In [31], several use cases are described in detail. In [26, 27], typical applications are described, and in [21] the results of a global process mining survey are presented. These show that the adoption is increasing, e.g., according to the global survey, 83% of companies already using process mining on a global scale plan to expand their initiatives [21]. Process mining helps organizations to improve processes, provide transparency, reduce costs, ensure compliance, avoid risks, eliminate waste, and redesign problematic processes [21]. To get a glimpse of the possible applications, the reader can take a look at the use cases collected by the IEEE Task Force on Process Mining [25] and HSPI Management Consulting [20]. Note that these cover just a fraction of the actual applications of process mining. It has become fairly standard to apply process mining to standard processes such as Purchase-to-Pay (P2P) and Order-to-Cash (O2C).

6 Summary and Outlook

This chapter aimed to provide a 360\(^\circ \) overview of the field of process mining. We showed that process mining connects data science and process science leading to data-driven process-centric techniques and approaches. Event data and process models were introduced. Events can be grouped in event logs, but also stored in databases. In the standard setting an event has a few mandatory attributes such as case, activity, and timestamp. This can be further reduced to representing an event log by a multiset of traces where each trace is a sequence of activities. This format is often used for control-flow discovery. However, in real-life settings it is not so easy to find a single case notion. Often events may refer to multiple objects of different types. There may also be data quality problems and data may be scattered over multiple source systems. Moreover, additional attributes such as costs, time, and resources need to be incorporated in models. We introduced Directly-Follows Graphs (DFG), Petri nets, BPMN models, and process trees as basic control-flow representations. These will be used in the remainder.
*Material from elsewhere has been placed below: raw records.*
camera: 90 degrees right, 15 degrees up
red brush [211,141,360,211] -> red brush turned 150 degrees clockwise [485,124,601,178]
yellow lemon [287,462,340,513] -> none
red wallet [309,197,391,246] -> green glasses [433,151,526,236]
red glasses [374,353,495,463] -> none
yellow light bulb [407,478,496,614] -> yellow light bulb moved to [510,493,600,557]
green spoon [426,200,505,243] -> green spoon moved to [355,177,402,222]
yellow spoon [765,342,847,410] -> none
We informally described six common types of process mining: (1) process discovery, (2) conformance checking, (3) performance analysis, (4) comparative process mining, (5) predictive process mining, and (6) action-oriented process mining. These characterize the scope of process mining and challenges. The chapter also provided pointers to the over 40 process mining tools and case studies.
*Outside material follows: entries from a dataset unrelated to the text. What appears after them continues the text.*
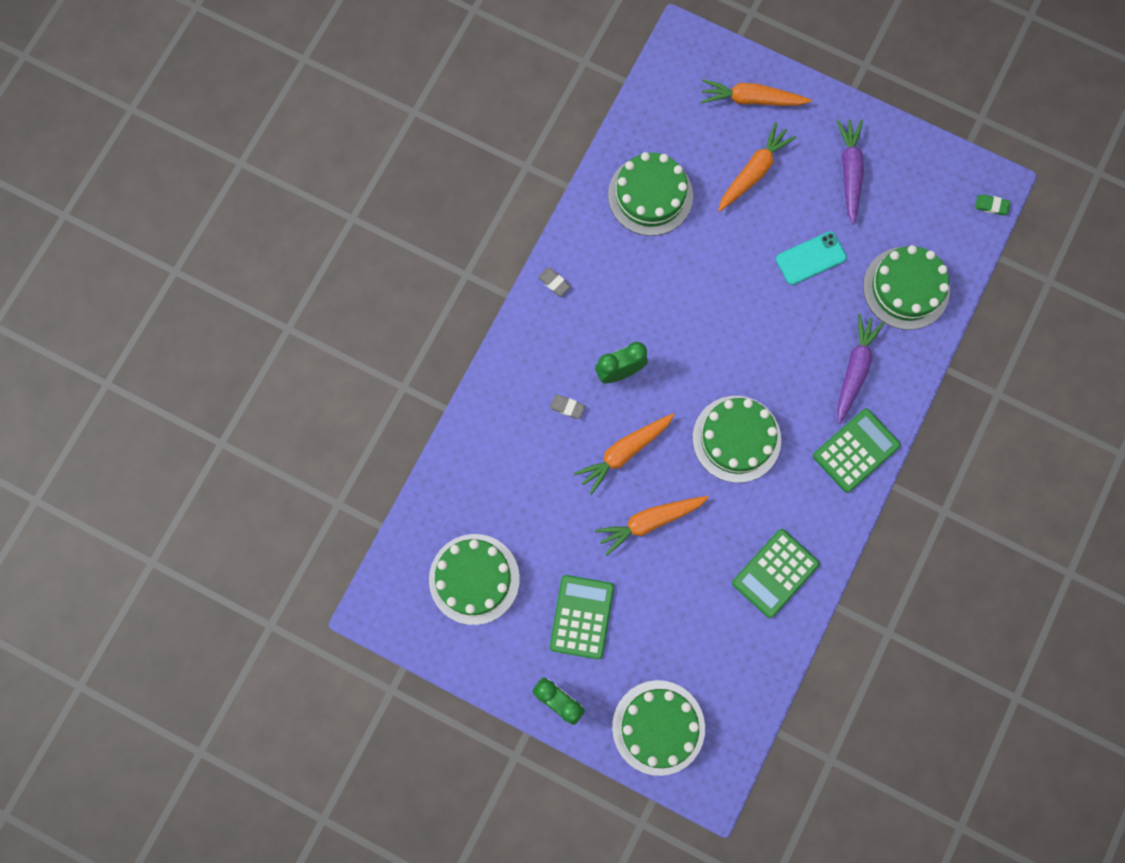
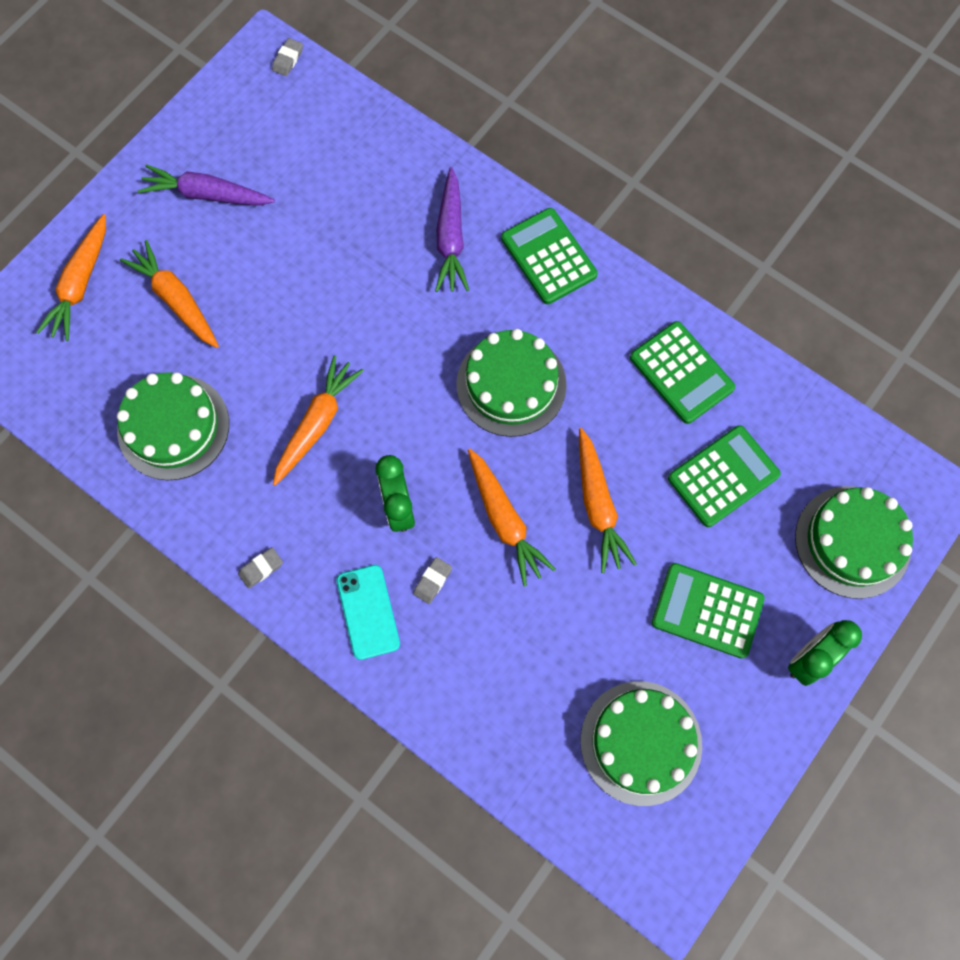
camera: 80 degrees left, 5 degrees down
turquoise phone [776,231,847,285] -> turquoise phone moved to [337,565,400,660]
purple carrot [837,314,885,424] -> purple carrot turned 120 degrees counterclockwise [435,167,469,292]
green cake [863,245,950,330] -> none
green eraser [975,195,1011,215] -> grey eraser [272,38,303,76]
none -> orange carrot [273,355,364,486]
none -> green calculator [668,425,781,527]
Although process mining is already used by many of the larger organizations, it is a relatively new technology and only a fraction of its potential is realized today. Three important trends can be witnessed that together lead to a wider adoption.

  • Supporting data extraction and analysis through process-specific and domain-specific adapters and applications (“process mining apps”). This reduces the effort to get started with process mining and leverages past experiences in other organizations.
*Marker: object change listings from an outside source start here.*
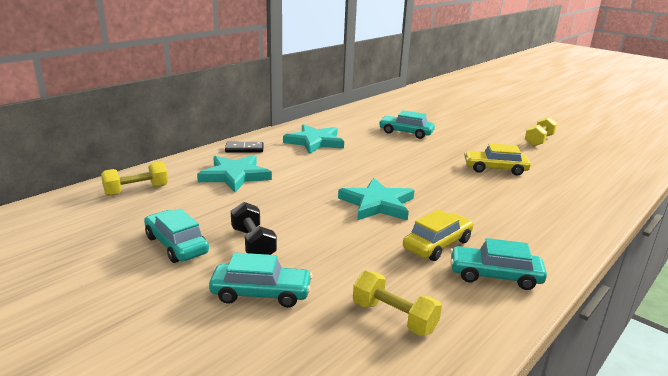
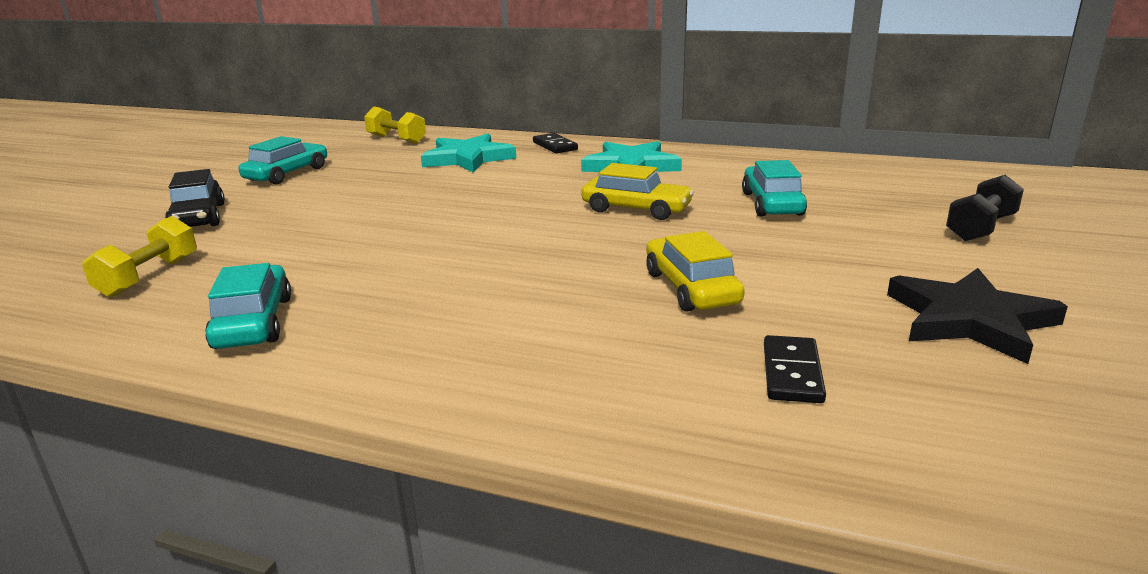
camera: 70 degrees right, 0 degrees up
turquoise car [209,252,312,308] -> black car [165,169,225,227]
black dumbbell [231,202,277,255] -> black dumbbell moved to [946,175,1024,241]
turquoise star [338,178,414,220] -> none
yellow car [403,209,474,261] -> yellow car moved to [581,163,694,220]
yellow dumbbell [525,117,557,146] -> black star [887,268,1068,364]
none -> black domino [764,335,826,403]

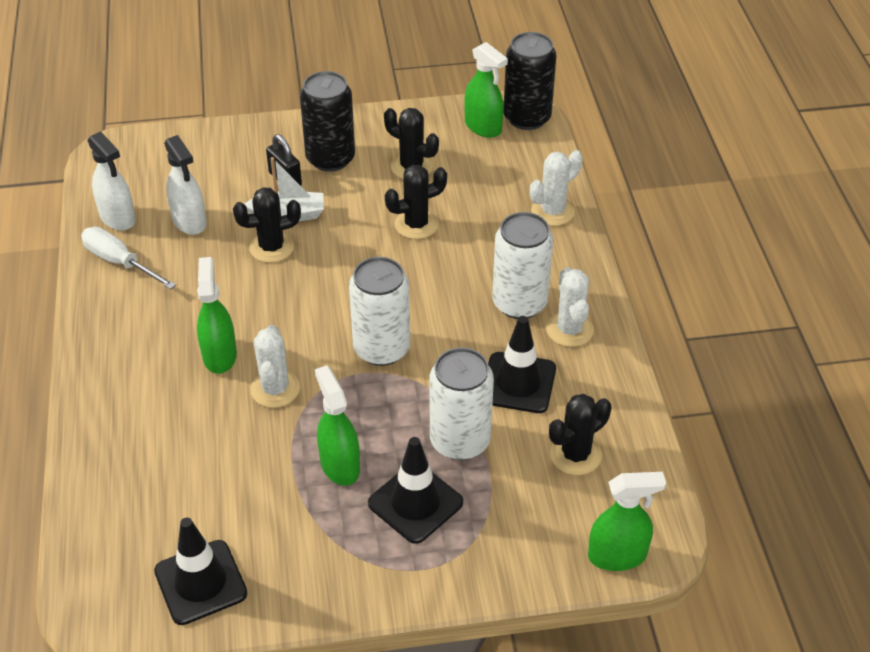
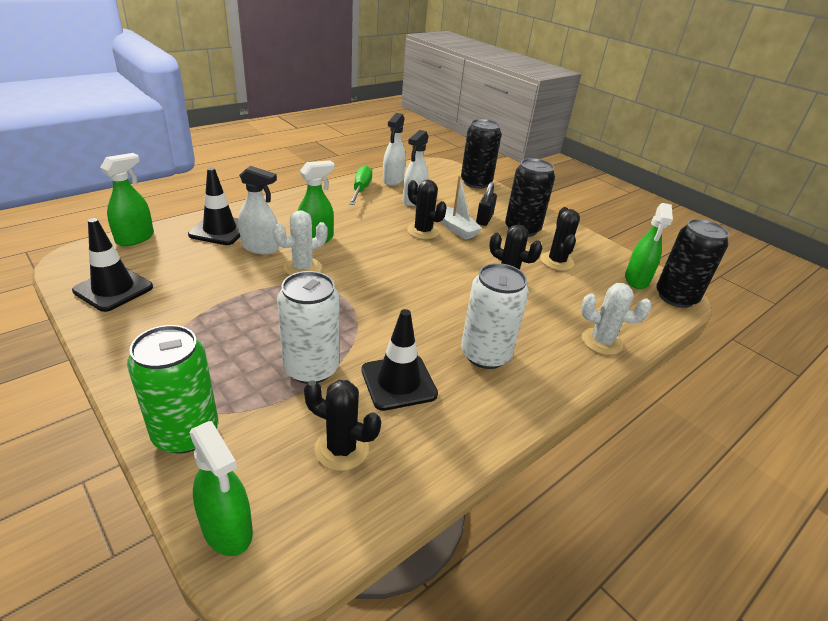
camera: 55 degrees right, 10 degrees down
white screwdriver [81,227,176,289] -> green screwdriver [349,165,372,205]
green spray bottle [315,365,360,486] -> green spray bottle moved to [100,153,154,246]
white can [349,257,410,366] -> none
black traffic cone [368,437,463,544] -> black traffic cone moved to [188,167,240,245]
white cactus [546,267,594,347] -> none
none -> green can [127,325,218,454]
none -> white spray bottle [238,166,279,255]
none -> black can [461,119,502,189]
  • Initially, process mining software aimed at experts involved in process improvement projects. However, process mining should be done continuously and at a large scale. It is a generic technology that should be accessible for many users every day. By scaling (both in terms of processes and users) and continuous use, the return on investment is the highest.

  • Increasingly, process mining and automation are combined. Process mining diagnostics trigger corrective actions through low-code automation platforms. This is the only way to ensure that improvements are realized. Without some form of automation, workers may slip back into the old ineffective ways of working that were exposed using process mining.

Process mining can also play a role in realizing sustainability goals and help to address environmental, social and economic challenges. Process mining can help to quantify and steer sustainability efforts, e.g., by removing waste and quantifying emissions. Process mining can easily handle multiple dimensions, such as time, cash flow, resource usage, and CO\({}_2\) emissions, during analysis. Sustainability is just one of many topics where process mining can play a role. Moreover, these applications also pose interesting research questions leading to new concepts and techniques.